Break the seedlings gently apart, each singly. Great care must be taken not to bruise the plants or tear the tender roots. When you have separated about a dozen, plant them out, and as you do this consider how much space will be required for each. Snapdragons and Marigolds should be a foot apart, but Lettuces can do with nine inches, and Violas with rather less. Sometimes seedlings are pricked out into neat beds in a reserve part of the garden, and transplanted later to the borders where they are to flower. Sometimes they are put out at once into their permanent situation.

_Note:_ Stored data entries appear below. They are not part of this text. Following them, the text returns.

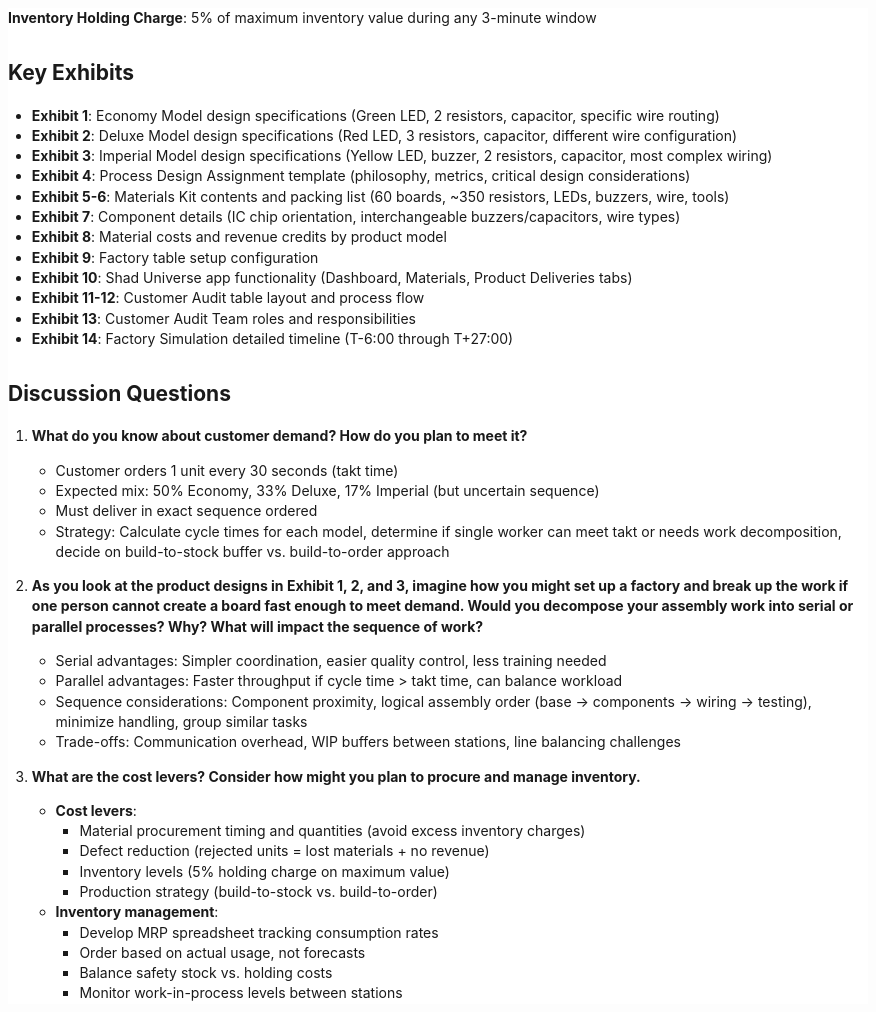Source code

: **Inventory Holding Charge**: 5% of maximum inventory value during any 3-minute window

## Key Exhibits
- **Exhibit 1**: Economy Model design specifications (Green LED, 2 resistors, capacitor, specific wire routing)
- **Exhibit 2**: Deluxe Model design specifications (Red LED, 3 resistors, capacitor, different wire configuration)
- **Exhibit 3**: Imperial Model design specifications (Yellow LED, buzzer, 2 resistors, capacitor, most complex wiring)
- **Exhibit 4**: Process Design Assignment template (philosophy, metrics, critical design considerations)
- **Exhibit 5-6**: Materials Kit contents and packing list (60 boards, ~350 resistors, LEDs, buzzers, wire, tools)
- **Exhibit 7**: Component details (IC chip orientation, interchangeable buzzers/capacitors, wire types)
- **Exhibit 8**: Material costs and revenue credits by product model
- **Exhibit 9**: Factory table setup configuration
- **Exhibit 10**: Shad Universe app functionality (Dashboard, Materials, Product Deliveries tabs)
- **Exhibit 11-12**: Customer Audit table layout and process flow
- **Exhibit 13**: Customer Audit Team roles and responsibilities
- **Exhibit 14**: Factory Simulation detailed timeline (T-6:00 through T+27:00)

## Discussion Questions
1. **What do you know about customer demand? How do you plan to meet it?**
   - Customer orders 1 unit every 30 seconds (takt time)
   - Expected mix: 50% Economy, 33% Deluxe, 17% Imperial (but uncertain sequence)
   - Must deliver in exact sequence ordered
   - Strategy: Calculate cycle times for each model, determine if single worker can meet takt or needs work decomposition, decide on build-to-stock buffer vs. build-to-order approach

2. **As you look at the product designs in Exhibit 1, 2, and 3, imagine how you might set up a factory and break up the work if one person cannot create a board fast enough to meet demand. Would you decompose your assembly work into serial or parallel processes? Why? What will impact the sequence of work?**
   - Serial advantages: Simpler coordination, easier quality control, less training needed
   - Parallel advantages: Faster throughput if cycle time > takt time, can balance workload
   - Sequence considerations: Component proximity, logical assembly order (base → components → wiring → testing), minimize handling, group similar tasks
   - Trade-offs: Communication overhead, WIP buffers between stations, line balancing challenges

3. **What are the cost levers? Consider how might you plan to procure and manage inventory.**
   - **Cost levers**:
     - Material procurement timing and quantities (avoid excess inventory charges)
     - Defect reduction (rejected units = lost materials + no revenue)
     - Inventory levels (5% holding charge on maximum value)
     - Production strategy (build-to-stock vs. build-to-order)
   - **Inventory management**:
     - Develop MRP spreadsheet tracking consumption rates
     - Order based on actual usage, not forecasts
     - Balance safety stock vs. holding costs
     - Monitor work-in-process levels between stations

This is partly a question of habit and partly of room. When a plant is not going to flower till next year, you would rather keep it out of your show border this year, so if you have a nursery border you let it grow up there. If it is going to flower in a few weeks, you may as well give it a good place at once and leave it alone. Then, again, some things are the better for the check of transplantation, while others recover with difficulty or not at all. In gardening it is easier to make general rules for the gardener than for his plants. He must be as wise as a good doctor, and find out what treatment different plants require, what food, what surgery or medicine, and what stimulants; and he must even learn, just as a doctor must, to apply his general knowledge to his special case. For instance, the very Geranium that he has taken into his greenhouse every winter in Yorkshire may be planted against the south wall of his house if he lives in Cornwall, and trusted in a few years’ time to reach the roof, and give him flowers for his Christmas dinner-table. All that he knows about gardening must be influenced, and sometimes considerably altered, by his own local conditions of soil, aspect, and climate. You must remember this when you buy your seeds in the spring and your bulbs in the autumn, and choose those that do well in your neighbourhood. You should always observe what plants other people near you are growing in their gardens, and what conditions they give them. In that way you can learn a great deal about the management of your own.